What else can I say about this cake (yes I will continue to call it cake)? I found it very sweet, but luckily I have a very sweet tooth so I loved it – in small amounts. I also am obsessed with pecans and I love maple syrup in anything!

My husband’s colleagues were the best judges and raved about the cake. It was all gone in 7 minutes, my husband says! Someone said he hadn’t eaten such a tasty cake in years; someone else asked for the recipe; and my husband said I should open a café and sell my cakes here in Wroclaw.

What can I say… by moving to Poland, I definitely got lucky with new recipe testers for my baking experiments! ;)

The original recipe by Half Baked Harvest is listed here with US measurements (converted in millilitres and grams by me).

Ingredients

Makes two babka cakes if you use 2lb bread tins. 

For the dough

  • 1 cup (240ml) warm whole milk
  • 2 1/4 tsp (7g) instant dry yeast
  • 1 tbsp (12g) brown sugar
  • 2 eggs, beaten
  • 4 tbsp (60g) unsalted butter, melted
  • 3 3/4 cups (450g) plain flour
  • 1/2 tsp (2.5g) salt

For the maple caramel sauce

  • 1/2 cup (120ml) double cream
  • 2/3 cup (107ml) maple syrup
  • 1/4 cup (50g) brown sugar
  • 12 tbsp (170g) salted butter
  • 2 tsp (10ml) vanilla extract

For the filling

  • 2 cups (200g) roughly chopped pecans

Preparation

In the bowl of a stand mixer, combine the milk, yeast, brown sugar, eggs, butter, flour, and salt. Using the dough hook, mix until the flour is completely incorporated, about 4-5 minutes. The dough should be a little bit sticky, but not wet.

Cover the bowl with cling film and let sit at room temperature for 1 hour or until doubled in size.

To make the maple caramel sauce, combine the milk, maple syrup, brown sugar and salted butter in a medium sauce pot. Cook over medium heat for about 10 minutes or until thickened, stirring regularly to keep it from burning. Remove from the heat and stir in the vanilla extract.

Grease two 2lb bread tins and line the bottom with parchment baking paper.

Lightly dust a surface with flour. Divide the dough into two parts. Using a rolling pin, roll out the dough onto the surface, then trim the edges with a knife to obtain a rectangle of about 40cm x 30cm.

Spread half of the maple caramel sauce over the dough, leaving a 2 cm border all around. Sprinkle half of the pecan nuts.

Brush a little of water over the long edge of the dough on your left. Using both hands, roll up the rectangle like a roulade, starting from the long side on your right, rolling towards the left side. Roll the dough completely into a perfect, thick log, sitting on its seam.
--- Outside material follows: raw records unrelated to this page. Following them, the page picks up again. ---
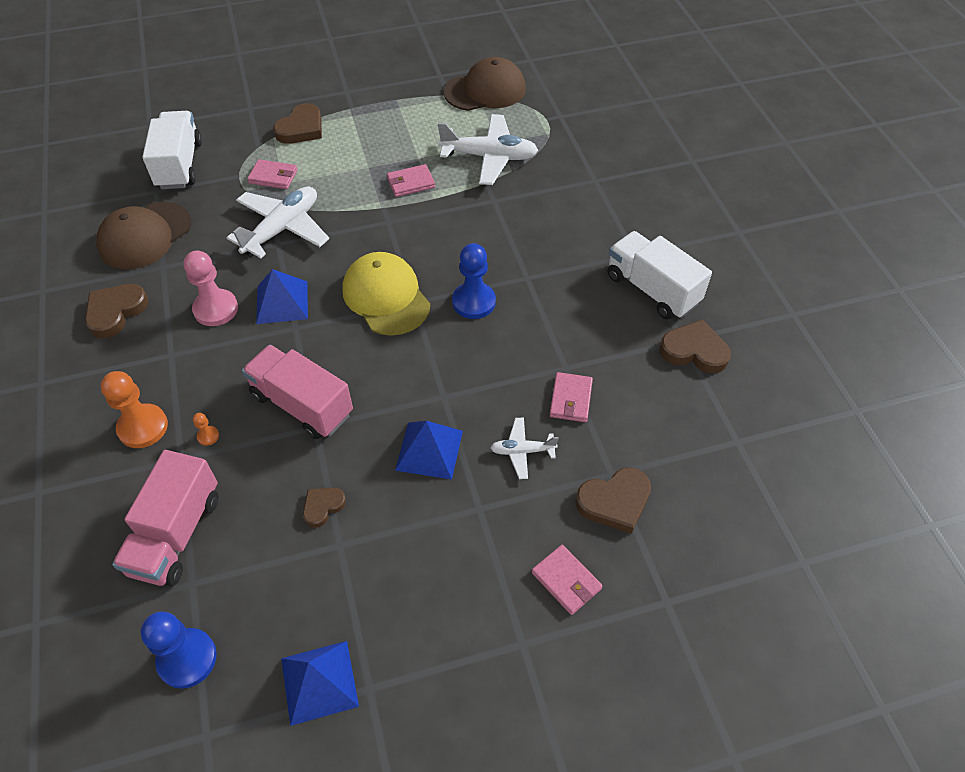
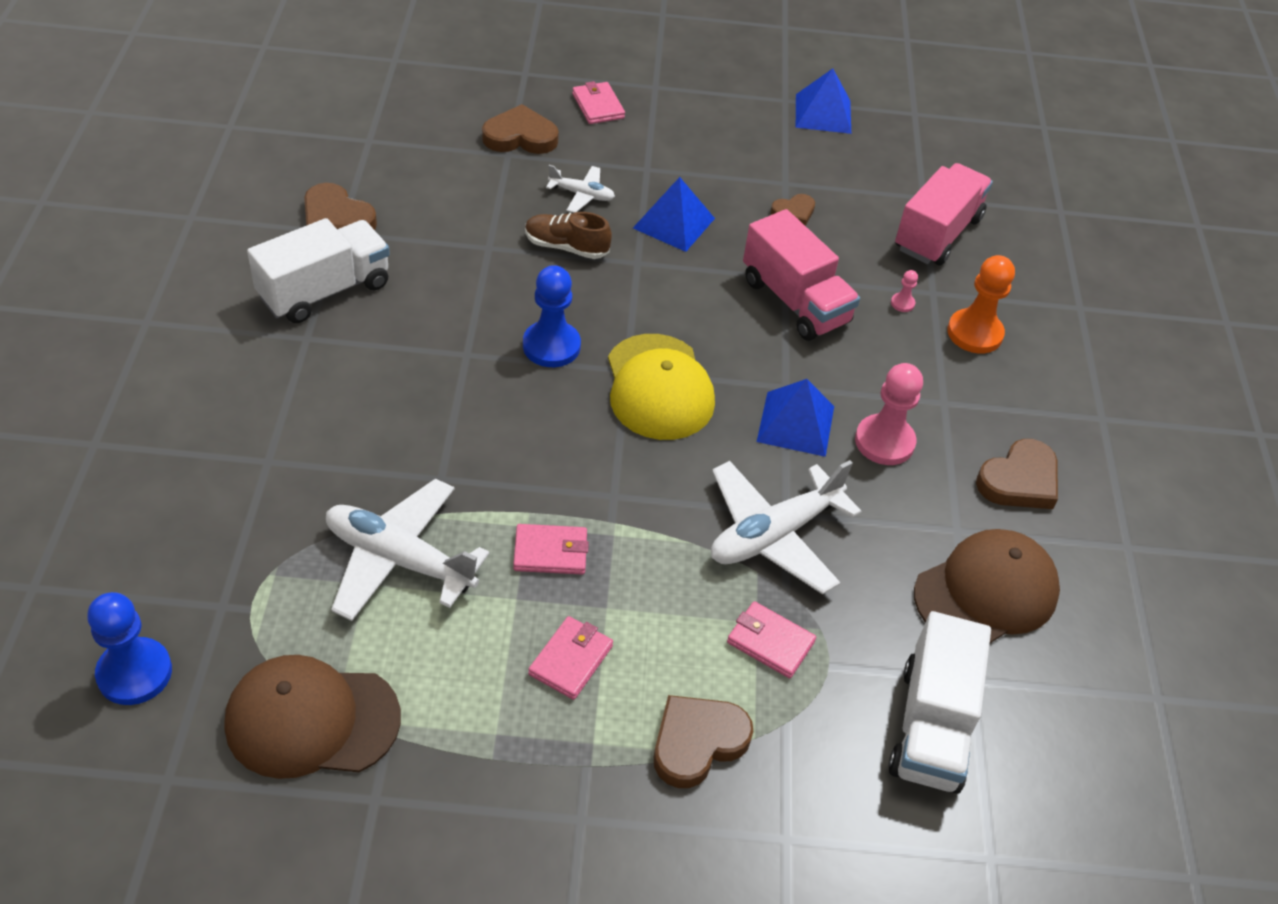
camera: 165 degrees left, 5 degrees down
blue pawn [141,611,217,689] -> blue pawn moved to [87,592,172,705]
orange pawn [193,413,219,446] -> pink pawn [891,270,918,312]
pink wallet [550,372,593,422] -> pink wallet moved to [528,616,613,700]
white truck [607,231,712,320] -> white truck turned 105 degrees counterclockwise [247,218,390,323]
none -> brown shoe [525,212,612,259]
With a knife, trim off 2 cm of both ends. Gently, cut the roll into two, lenght-way, from the top to the bottom. Position the cut sides facing up, gently press the ends together.

Lift the right half over the left half. Repeat with the left half over the right half and press the ends together to seal it.

Carefully lift the loaf and place into the tin.

Repeat the process with the remaining dough. Cover the two bread tins with cling film or a tea towel. Let rise in a warm place for 30 minutes.

Preheat the oven to 180°C Fan. Transfer the tins to the oven and bake for about 30 minutes, until the loaves are golden brown on top. If they are browning too quickly on top, cover with foil halfway through cooking.

Leave the loaves in their tins until completely cool before moving onto a serving plate. Store in airtight containers.

Note 1: don’t forget to rest the babka cakes in the tins after you have folded them and before baking!

Note 2: the cake in this photos is slightly under-baked, because I got confused with my new oven settings and later realised the fan wasn’t on (it was on half oven, half grill!). So I put the cake back into the oven after taking the photos to cook it through. Obviously, it’s not ideal but no one is perfect; accidents and mistakes can and do happen in the kitchen all the time.